Last week we finished watching the marathon Beatles documentary series, Get Back. It’s really slow and probably not for anyone who isn’t a die hard Beatles Fan. As I am such a fan, though, I really enjoyed it! It pulls back the curtain for an intimate view of how one of the most accomplished bands in the world made an incredibly successful album in just a few weeks – with many surprises [to me] along the way.
My first impression is just how insanely talented the Beatles were – as individuals and as a group. Every one of them was able to play all the instruments and it was inspiring to see them effortlessly change from one to another depending on what was needed. It was also incredible to see just how much the music was in each of them. They really couldn’t sit still and had to be jamming, strumming, playing, singing, etc. at all times. Well, except for Ringo, who seemed to be asleep much of the time but then he would just wake up and rip off perfect drum fills! They were in their mid-20s and absolutely at the top of their game.

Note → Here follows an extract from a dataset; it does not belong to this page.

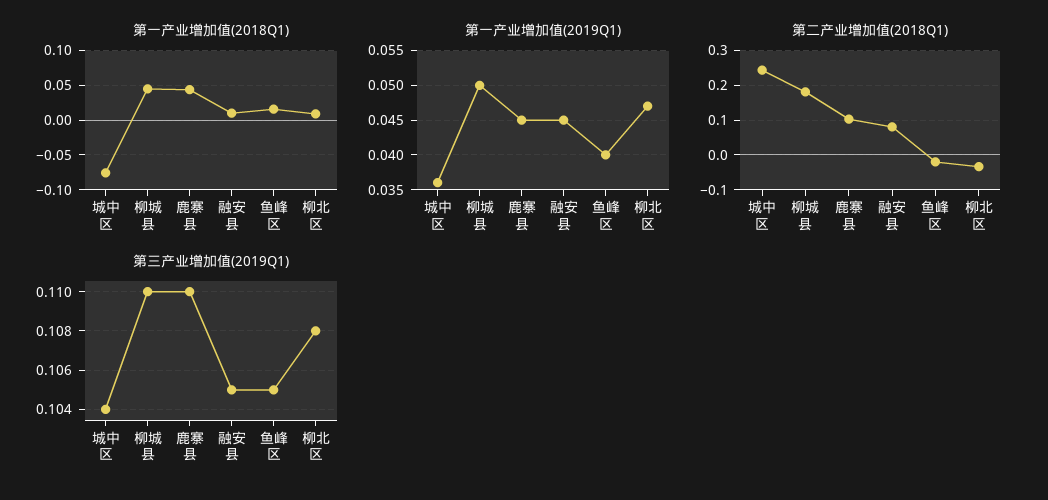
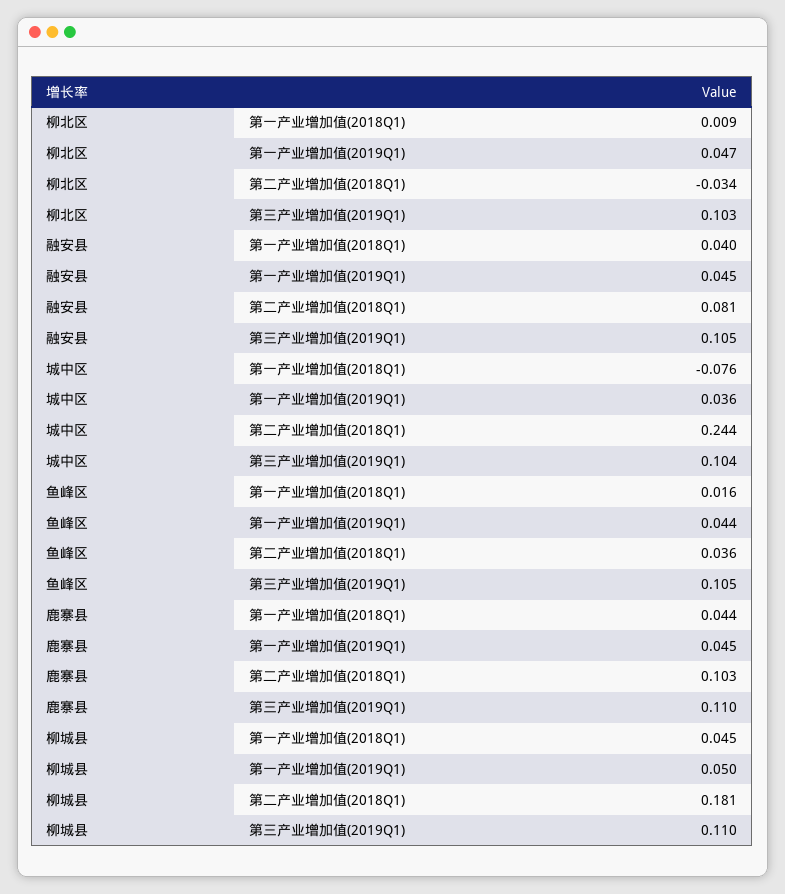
第一产业增加值(2018Q1), 融安县: 0.01 -> 0.04
第一产业增加值(2019Q1), 鱼峰区: 0.04 -> 0.044
第二产业增加值(2018Q1), 鱼峰区: -0.02 -> 0.036
第三产业增加值(2019Q1), 柳北区: 0.108 -> 0.103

Still, it was apparent how, by this point, they were all already heading in different directions. Ringo was doing movies, George was quitting to explore his individual creativity, John was throwing himself into a partnership with Yoko, and Paul was evolving from a bassist to a piano troubadour. The tensions were quite evident, especially with Paul’s “one more take” perfectionism, which was a fantastic note (pun intended) on which to end the film.
Although they each went on to have successful solo careers, their real magic was as a group and, indeed, it was magical to watch them build on each other’s ideas to create songs in which the whole was greater than the sum of their individual contributions. Here the addition of Billy Preston seemed catalytic in unlocking their group dynamic, as if his presence collimated their previously incoherent energy. This effect had been observed previously when Eric Clapton joined the recording of While My Guitar Gently Weeps so it would seem that, by this point, the Beatles needed this sort of kick in the pants to focus. The music was truly in Billy too and it was a joy to watch him riff.
The other major catalyst seems to have been the forcing function of the concert. With their backs against the wall, they really seemed to gel in the days leading up to the rooftop concert (And, by the way, the movie catching the epiphanic moment of Paul considering the rooftop as a venue for the first time was sublime.) such that they only needed one further day of recording to complete the album. What can you say – the Beatles were gamers. It was incredible to watch what began as aimless chaos take form, focus, and substance into an iconic performance and album – all the more so because they built so much momentum that they were back in the studio three months later to record yet another album!
A few other observations:
- So. Much. Smoking! I don’t think there was a single shot without at least one cigarette or cigar butt. It’s amazing they could still nail their vocal harmonies.
- The Beatles looked . . . old. They were in their mid-20s with crow’s feet, pasty skin, and bags under their eyes. Their meteoric rise had clearly taken its toll – also see previous note.
- John seemed high much of the time, with unfocused eyes and zany antics – or maybe that’s just how he was?
- Yoko was a ghost – always there, never interfering, just kind of hanging around (and occasionally wailing or dancing with John).
They say you don’t want to see how the sausage is made but this labor of love from Peter Jackson and team shows sausage making at its finest. At more than 8 hours in length, there is a high temporal cost to watch Get Back but, to me, it was more than worth it. Let It Be isn’t one of my favorite Beatles albums but the opportunity to be a fly on the wall while arguably the greatest band of all time does its thing is truly priceless.